Acordei e escorria um líquido amarelo-verde da minha unha do dedão do pé esquerdo. Lembrei-me então que faz uns dois dias havia nascido uma espinha enorme no lado direito do meu nariz, como um pircing ou zíper para o lado de dentro do corpo... E ao me olhar no espelho, a espinha estava igualmente amarela. Era a inflamação! O pus da carne e o alerta de que algo não estava bem, ao ponto de explodir a qualquer instante como uma bomba escondida ou mentira bem contada.
Depois de alimentado e devidamente arrumado, parti para a mesmice de manhã de quinta-feira, sem muitos planos, só com o fone de ouvido a guiar os passos e os pensamentos. Os pés seguiam a melodia enquanto a alma decodificava as palavras em energia para abrir de verdade os olhos ainda sonolentos ou qualquer outra coisa produtiva.
Foi quando ouvi algo que me soou muito estranho. A voz rouca do aparelho falava de paixão, de estar disponível em arrepios e esperas, em prometer mudanças, de fazer concessões. Todos aqueles versos importados da gramática inglesa me pareiam verdadeiramente inflamados... A própria palavra paixão tinha inflamado os pensamentos a alguns poucos dias.

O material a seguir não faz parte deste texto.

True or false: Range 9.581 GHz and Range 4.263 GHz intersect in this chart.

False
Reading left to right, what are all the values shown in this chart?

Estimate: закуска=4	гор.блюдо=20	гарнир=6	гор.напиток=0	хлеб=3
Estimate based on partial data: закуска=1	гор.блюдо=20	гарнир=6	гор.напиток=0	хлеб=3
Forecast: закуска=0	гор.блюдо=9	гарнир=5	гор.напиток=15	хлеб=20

Então confundi a música amarela com o sinal de trânsito e quase me arrancavam as pernas despertando um barulho de pneu nas linhas pontilhadas de inflamação no asfalto. Aliás, distrações e diálogos metafísicos com os eus que convergem na divergência interior é luxo. Pelo menos é assim por aqui: Ou não se pensa em nada, ou lhe arrancam as pernas!
Voltando às calçadas de pedras desiguais e matos compreensíveis a se esquivarem na direção do sol, pensei não estar o amor inflamando ao se esquivar nos números do calendário. Mas não, como poderia? O amor não inflama, seu zé! Já é, por vida, amarelo-verde - Engano de quem pensa que ele é vermelho.
Foi quando alguns operários (não encontrei outra palavra para os descrever) carregavam um grande espelho em direção a uma casa de esquina muito bem apresentável. Ali, no vidro, não tinha mar, é verdade. Mas tinha céu, tinha árvores, pássaros, fumaça, pedras e edifícios de pedras espertas. E eram todos amarelos.
Ao me refletir, ainda que de relance, o espelho não mostrou nada além de uma mancha verde-amarelo como tinta que escorre ou acne explodida.
Eu segui então assim: Amareloinflamadopensante.